Vector performance issue.

Wed Sep 20 14:46:15 UTC 2023

Hi Jake,

Thanks for reporting this. Are you sure that the "missing constant" bailouts are from the
compilation of bfloatDot (and not from a "partial" compilation of some of the methods it calls)?

When running with the following command line args, all inlining and intrinsification seems to work:

-XX:CompileCommand=quiet -XX:CompileCommand=compileonly,*::bfloatDot -XX:+PrintCompilation
-XX:+PrintInlining -XX:+PrintIntrinsics -XX:-TieredCompilation

I see the same bailouts for other methods, for example:

  53843  796             jdk.incubator.vector.Float512Vector::bOp (17 bytes)
  ** missing constant: opr=RShiftI vclass=ConP etype=ConP vlen=ConI
  ** missing constant: opr=RShiftI vclass=ConP etype=ConP vlen=ConI

[...]

     @ 96   jdk.internal.vm.vector.VectorSupport::binaryOp (38 bytes)   failed to inline (intrinsic)

But that's expected because the opr argument is non-constant.

Best regards,
Tobias

On 16.09.23 21:43, Jake Luciani wrote:
> Hi,
> 
> I've been struggling with a problem recently using the vector api.
> It appears as reduceLanes is not using the intrinsic.
> 
>           ns  percent  samples  top
>   ----------  -------  -------  ---
>  13240151836   88.21%     1324
> jdk.incubator.vector.FloatVector.reduceLanesTemplate
>   1349991099    8.99%      135
> jdk.incubator.vector.FloatVector.lanewiseTemplate
> 
> I've tested openjdk 20 and 21 and my machine has AVX512.
> 
>  When I PrintIntrinsics I see the following (among others):
> 
>   ** missing constant: opr=RShiftI vclass=ConP etype=ConP vlen=ConI
>                                         @ 1
> java.lang.invoke.MethodHandleImpl::isCompileConstant (2 bytes)
> (intrinsic)

○ ○ ○ ○ ○ ○ ○

#### ASSIGNMENT A
In the vector performance thread, why does the reply call the failure to inline VectorSupport::binaryOp expected?

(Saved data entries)

○ ○ ○ ○ ○ ○ ○

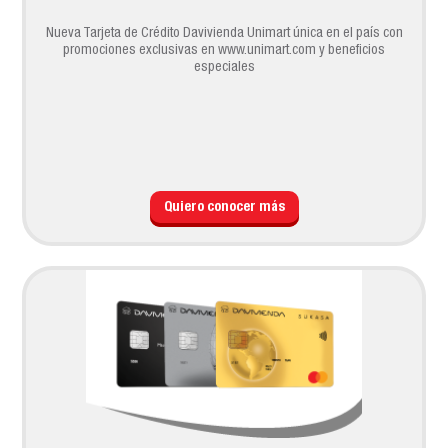
Nueva Tarjeta de Crédito Davivienda Unimart única en el país con
promociones exclusivas en www.unimart.com y beneficios
especiales
Quiero conocer más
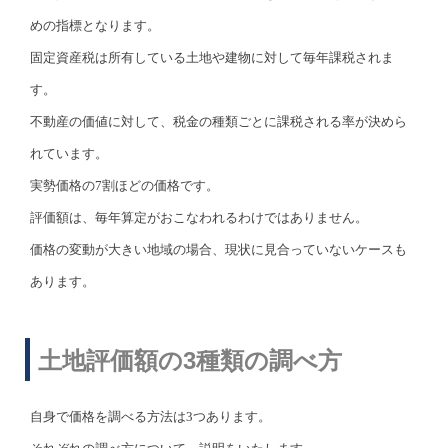
めの指標となります。
固定資産税は所有している土地や建物に対して毎年課税されま
す。
不動産の価値に対して、税金の種類ごとに課税される率が決めら
れています。
実勢価格の7割ほどの価格です。
評価額は、毎年算定がおこなわれるわけではありません。
価格の変動が大きい地域の場合、現状に見合っていないケースも
あります。
土地評価額の3種類の調べ方
自身で価格を調べる方法は3つあります。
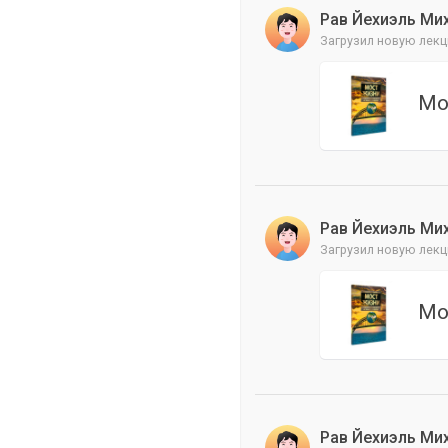
Рав Йехиэль Ми
Загрузил новую лекц
Мо
Рав Йехиэль Ми
Загрузил новую лекц
Мо
Рав Йехиэль Ми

○ ○ ○ ○ ○ ○ ○

#### ASSIGNMENT B
Present every line of text read from the records as a numbered list, omitting blank lines and leaving the pictures out of your answer.

#### TASK RESPONSE A
It is expected because the opr argument is non-constant.

#### TASK RESPONSE B
1. Nueva Tarjeta de Crédito Davivienda Unimart única en el país con
2. promociones exclusivas en www.unimart.com y beneficios
3. especiales
4. Quiero conocer más
5. めの指標となります。
6. 固定資産税は所有している土地や建物に対して毎年課税されま
7. す。
8. 不動産の価値に対して、税金の種類ごとに課税される率が決めら
9. れています。
10. 実勢価格の7割ほどの価格です。
11. 評価額は、毎年算定がおこなわれるわけではありません。
12. 価格の変動が大きい地域の場合、現状に見合っていないケースも
13. あります。
14. 土地評価額の3種類の調べ方
15. 自身で価格を調べる方法は3つあります。
16. Рав Йехиэль Ми
17. Загрузил новую лекц
18. Мо
19. Рав Йехиэль Ми
20. Загрузил новую лекц
21. Мо
22. Рав Йехиэль Ми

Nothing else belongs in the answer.